Siła sugestii (nie słyszysz tego?) i autosugestii. Ewentualnie słuchałeś za głośno i przesterowałeś wzmacniacze. Każdy wzmacniacz jeśli jest przesterowany zabrzmi inaczej. Nawet bardzo podobne konstrukcje w tej samej klasie, powiedzmy D, zagrają wtedy trochę inaczej.

Naprawdę udowodniono to ponad wszelką wątpliwość w warunkach obiektywnych i wręcz laboratoryjnych. Dlatego zawsze powtarzam, że można sobie wybierać i przebierać w sprzęcie i jeśli się będziemy trzymać dobrych i sprawdzonych marek, to możemy być pewni, że zawsze dostaniemy najwyższą możliwą jakość.

Jeśli ktoś ma chęć kupić sprzęt to może czuć się swobodnie i wybierać pod kątem estetyki i zgrania z wystrojem mieszkania.

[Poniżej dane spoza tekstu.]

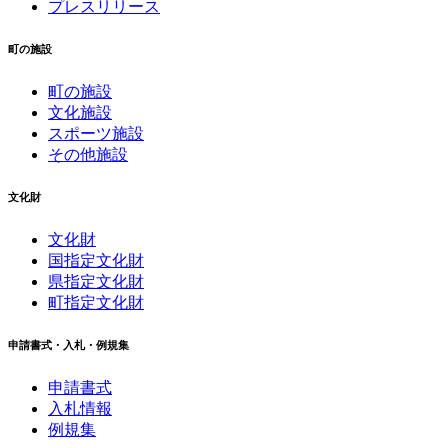
プレスリリース
町の施設
町の施設
文化施設
スポーツ施設
その他施設
文化財
文化財
国指定文化財
県指定文化財
町指定文化財
申請書式・入札・例規集
申請書式
入札情報
例規集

Można dać pofolgować gustom żony. Jak już napisałem sprzęt audio jest dopracowany do krańca możliwości i naprawdę nic już się nie da poprawić, a poziom idealnej transparentności jeśli chodzi o ceny leży naprawdę na poziomie 300 dolców za urządzenie.

Dlatego ja zawsze radzę. Jeśli chcesz wydać 10.000 na sprzęt, to wydaj 2000 na elektronikę, a resztę zainwestuj w najlepsze możliwe kolumny.
 

Pawel_Sz85

Klub HDTV.com.pl
VIP
Laboratorium mnie nie interesuje. I na pewno nie była to siła sugestii. Wiem co słyszałem i nie trzeba tu być wielkim znawcą. Nawet moja żona słyszała różnice. I odsłuchy nie były głośne. Raczej testuje najwięcej przy stosunkowo niskich głośnościach bo tak słucham najwięcej. To samo tyczy się amplitunerów kina domowego. Wieź Sobie np. Yamahę za 2k i Harmana z 2k i zobaczysz (usłyszysz), że nie brzmią tak samo.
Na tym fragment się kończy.